C'est après mûre réflexion, qu'Éric Caire et Marc Picard en sont arrivés à cette conclusion. « Au terme de la course à la chefferie, qui s'est soldée - comme vous le savez - par la victoire de monsieur Taillon, in extremis, nous étions évidemment très déçus. Néanmoins, notre choix de ne pas contester les résultats était motivé par un désir sincère de ne pas tout laisser tomber, simplement par dépit, et de bien évaluer quelle contribution nous souhaitions et pouvions apporter pour la suite des choses. D'où notre décision de laisser retomber la poussière et de prendre du recul pour quelque temps», d'affirmer les députés Caire et Picard.
Les deux députés indépendants auraient préféré rendre publique cette décision au début de la semaine prochaine, dans un contexte un peu plus serein. Toutefois, Éric Caire et Marc Picard considèrent que les révélations au sujet des gestes posés et des déclarations faites par le président de l'ADQ, dans le cadre de la course à la chefferie, sont à ce point troublantes qu'elles justifiaient d'en devancer l'annonce.
Les députés de La Peltrie et des Chutes-de-la-Chaudière soutiennent ne plus se reconnaître en l'ADQ de Gilles Taillon, autant sur le plan organisationnel que sur le plan idéologique. Ces derniers ont toutefois tenu à réitérer leur foi en un réel mouvement de centre-droit au Québec. « Il est trop tôt pour savoir ce que l'avenir nous réserve, sachant fort bien que six mois en politique, c'est une éternité. Nous savons toutefois une chose : les valeurs qui nous avaient amenés à l'ADQ et les convictions qui nous animent encore aujourd'hui, sur la manière dont le Québec doit être et devrait se développer, conservent toute leur pertinence.
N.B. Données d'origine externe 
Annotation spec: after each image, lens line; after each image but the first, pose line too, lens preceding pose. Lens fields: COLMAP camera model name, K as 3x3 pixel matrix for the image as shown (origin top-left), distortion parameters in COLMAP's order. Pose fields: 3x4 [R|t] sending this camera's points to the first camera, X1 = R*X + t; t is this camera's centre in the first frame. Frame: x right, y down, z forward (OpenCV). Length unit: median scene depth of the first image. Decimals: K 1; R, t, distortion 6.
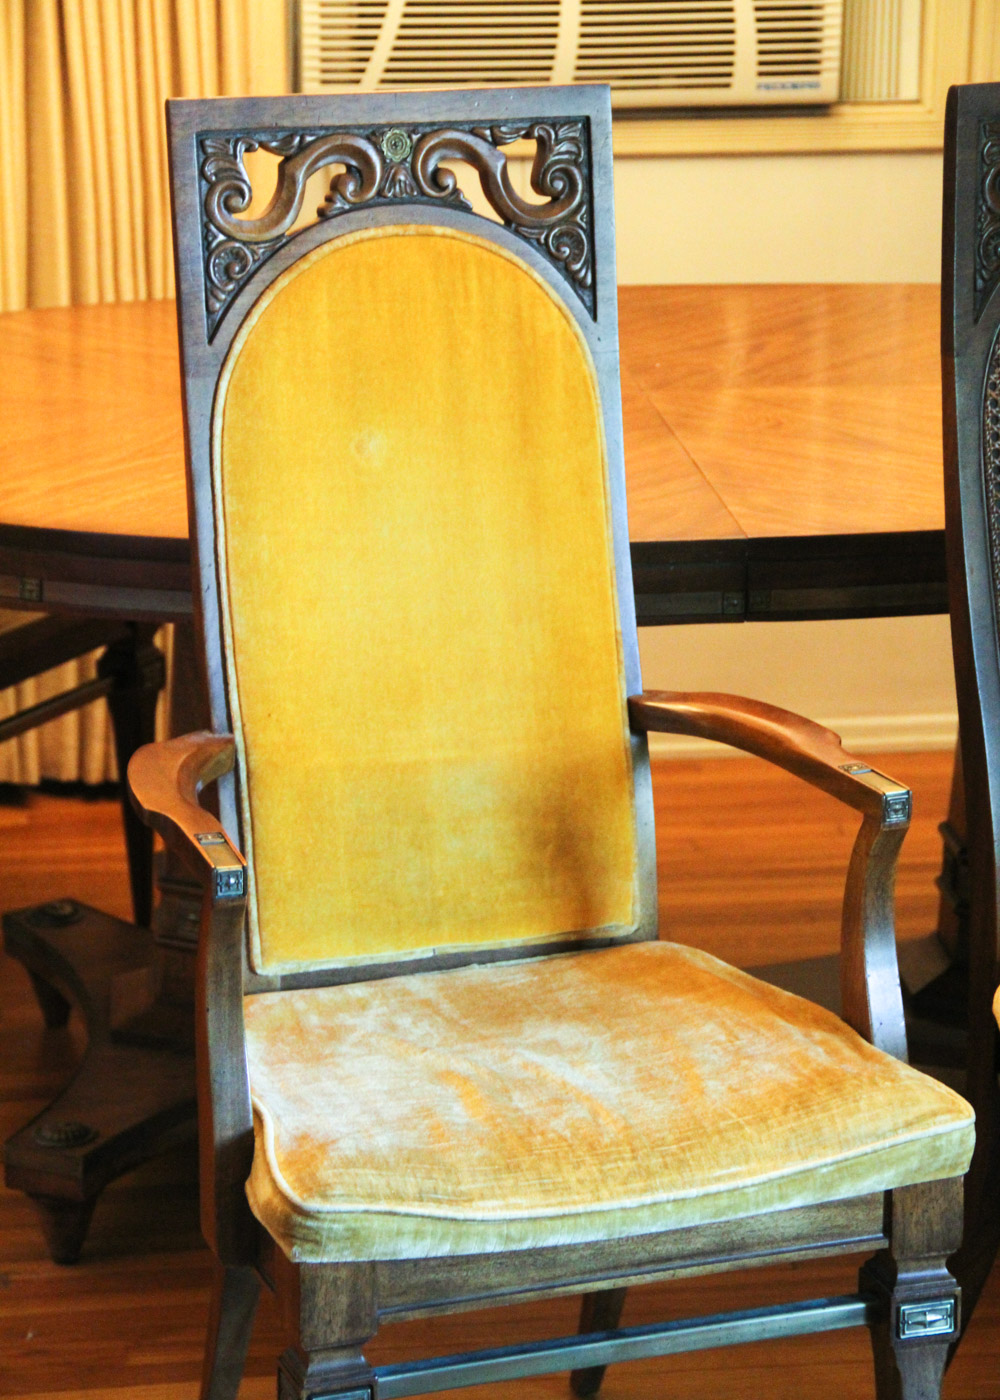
lens RADIAL K [[4425.0, 0, 512.9], [0, 4425.0, 711.0], [0, 0, 1]] dist [0.614117, 0.000000]
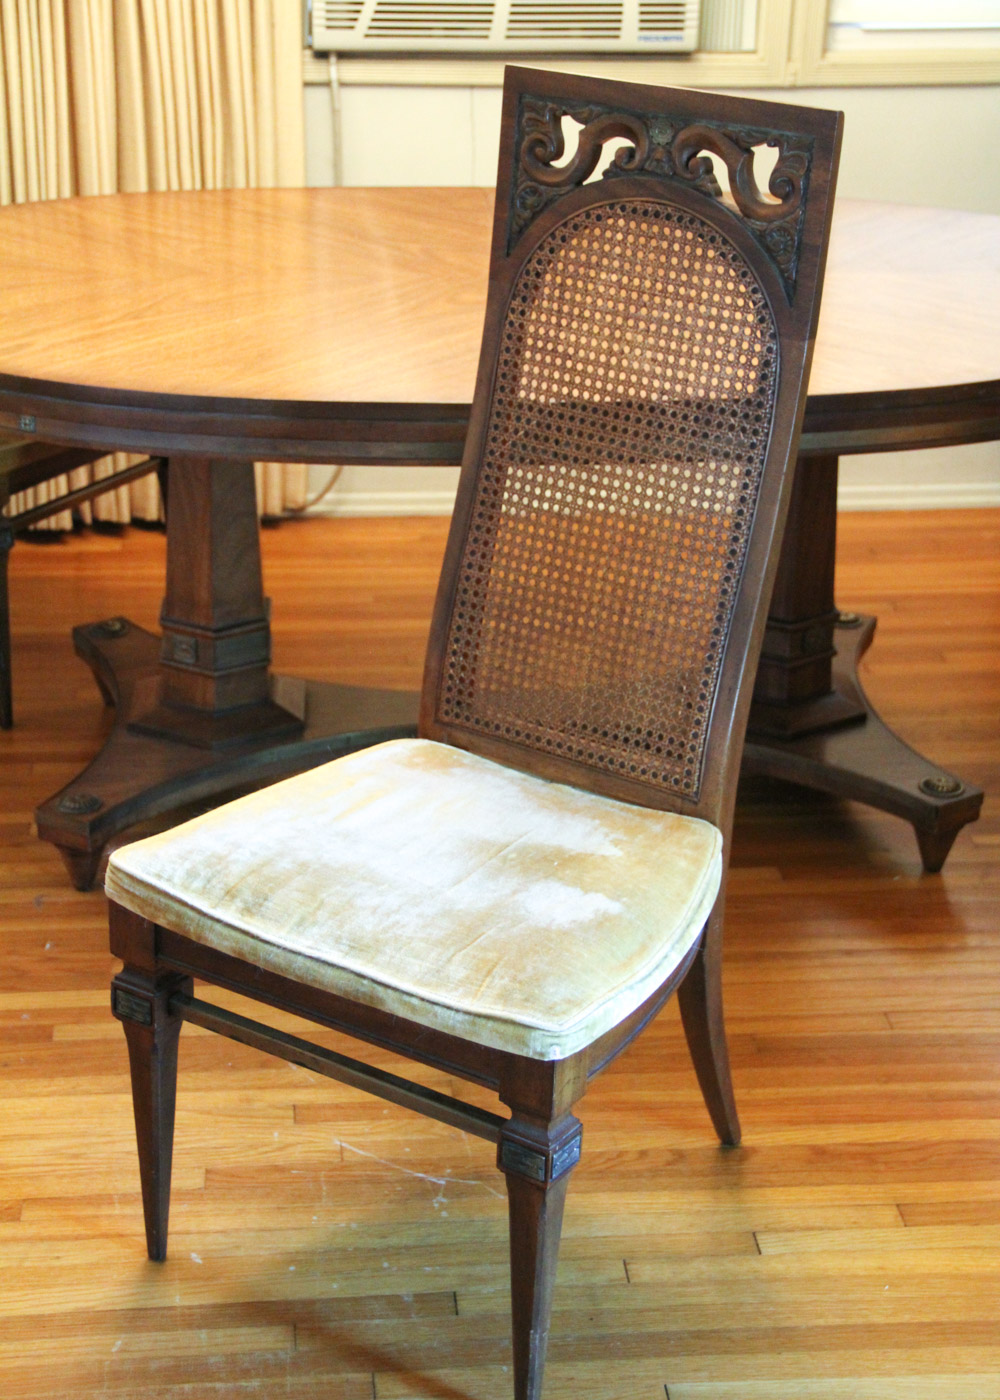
lens RADIAL K [[2554.5, 0, 523.5], [0, 2554.5, 736.8], [0, 0, 1]] dist [0.173561, 0.000000]
pose [[0.998673, 0.032453, -0.039979, 0.061587], [-0.026544, 0.989745, 0.140355, -0.037763], [0.044124, -0.139108, 0.989294, 0.177457]]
Et nous sommes des centaines de milliers de Québécois à les partager », soulignent messieurs Caire et Picard.
« Désormais, c'est à titre de députés indépendants que nous entendons diffuser ce message d'espoir parce que l'avenir dont on nous parle, c'est à nous qu'il appartient et c'est à nous d'en indiquer l'orientation », de poursuivre les deux hommes.
En conclusion, Éric Caire et Marc Picard ont tenu à remercier de nouveau leurs électeurs respectifs et à les assurer qu'ils continueront de se battre sans condition pour défendre leurs intérêts.»